Appendix D. Error time series of the AW-a2 and AW-deepnoise cases
The numerical error is monitored for the AW-a2 and AW-deepnoise cases and shown in figures 19 and 20, respectively. In the AW-a2 case, the numerical error is greater than cases with $ak=0.1$ (figures 2 and 20), but it is still much smaller than the signals from major dynamics. For example, the numerical error of total energy led to increase of 0.04 % compared with $E(0)$ over 1000 wave periods, but it is 0.1 % of the energy dissipation induced by viscosity. In addition, mass divergence $|\boldsymbol {\nabla }\boldsymbol {\cdot }\boldsymbol {u}|$ is greater than AW-ctrl, but is still about $10^{-5}$ smaller than the characteristic strain rate by the wave orbital motion ($ak\sigma = 0.2$).
Appendix E. Sensitivity of turbulence structure to domain size
The periodic boundary conditions could restrict the turbulent structure to certain wavenumbers and affect the results. To examine the possible domain dependence of the result, we consider two sensitivity tests with a domain size modified from the AW-ctrl, AW-narrow ($L_x=2{\rm \pi}, L_y=1.8{\rm \pi}$) and AW-long ($L_x=4{\rm \pi}, L_y=1.8{\rm \pi}$) cases. Sensitivity to spanwise (streamwise) domain size can be studied by comparing the AW-ctrl and AW-narrow (AW-long and AW-narrow) cases. In figure 21, the temporal evolution of waterside TKE and spanwise wavelength $l_s$ averaged over $-0.4\leq z^*\leq 0$ are shown. Both TKE and $l_s$ agree among cases in general. There are some time-dependent fluctuations after the turbulence becomes mature, but there is no clear bias in any of the three.
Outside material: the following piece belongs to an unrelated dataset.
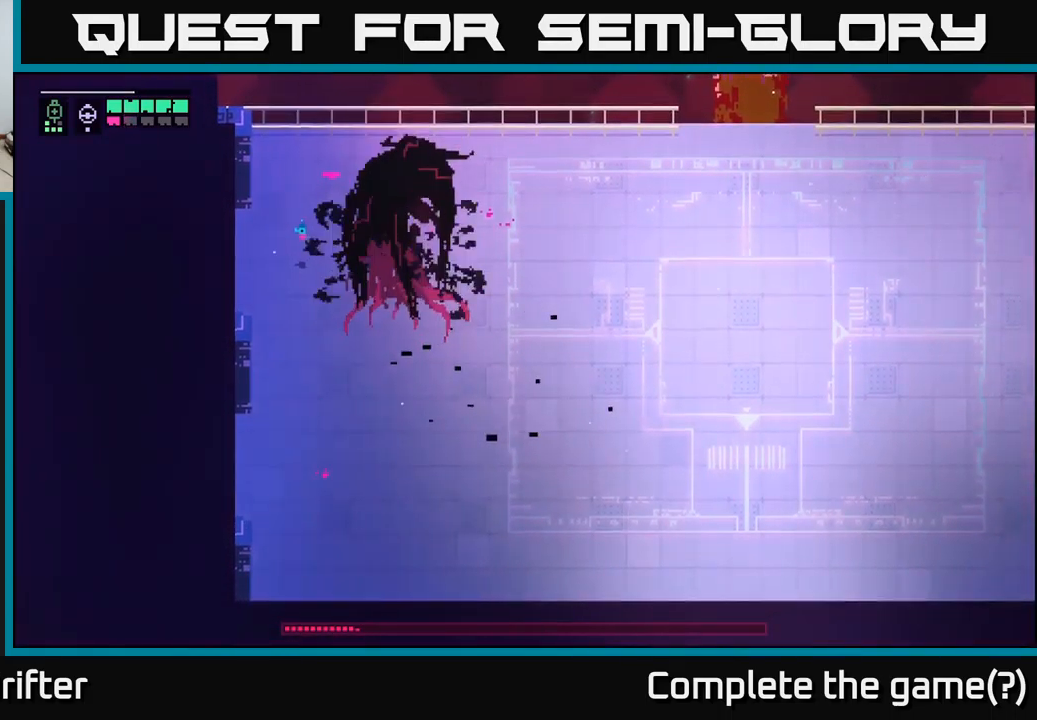
{"buttons": ["A"], "left_stick": "down-right", "right_stick": "center", "events": [[100, "A", "down"], [250, "A", "up"], [433, "A", "down"]]}
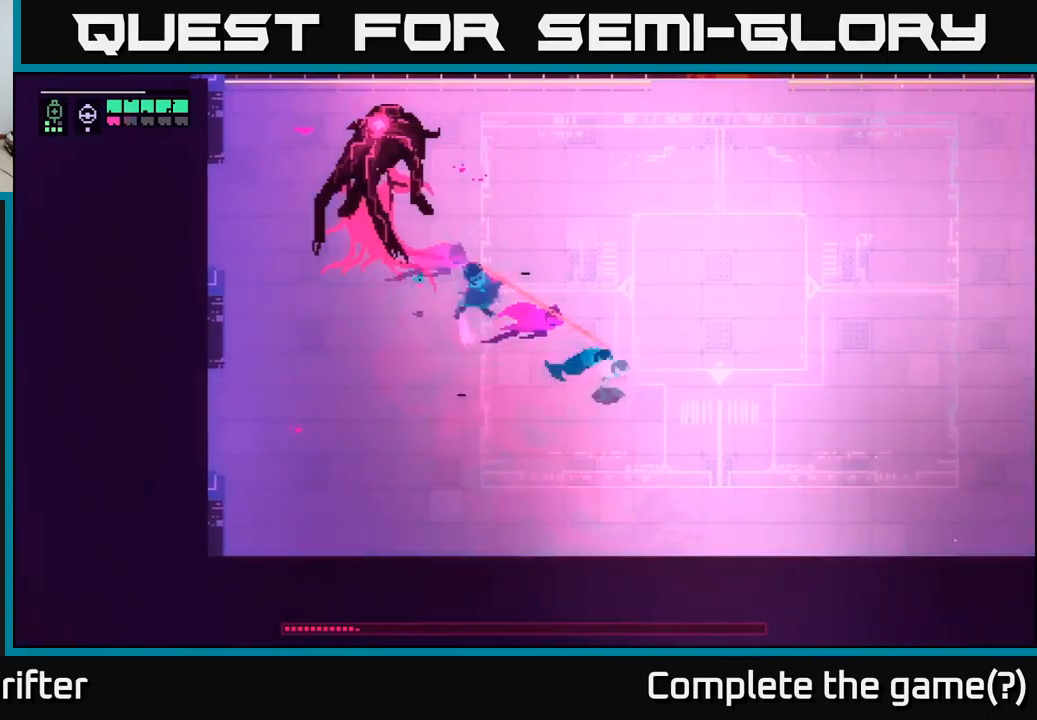
{"buttons": ["A"], "left_stick": "up-right", "right_stick": "center", "events": [[100, "A", "up"], [233, "left_stick", "right"], [367, "left_stick", "up-right"], [483, "A", "down"]]}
Therefore, the general water-side turbulence behaviour of the AW-ctrl case can be considered independent of the domain size.
On the other hand, the domain size independence on the air side is difficult to ensure due to the large vortex structure. In both the AW-ctrl and AW-narrow cases, the number of major vortex pairs in the air side was two, which means that the major spanwise wavenumber $l_s$ is different. However, the vortices in the air do not play a major role in the dynamics of wave attenuation, the dynamical understanding obtained in the AW-ctrl case remains unchanged.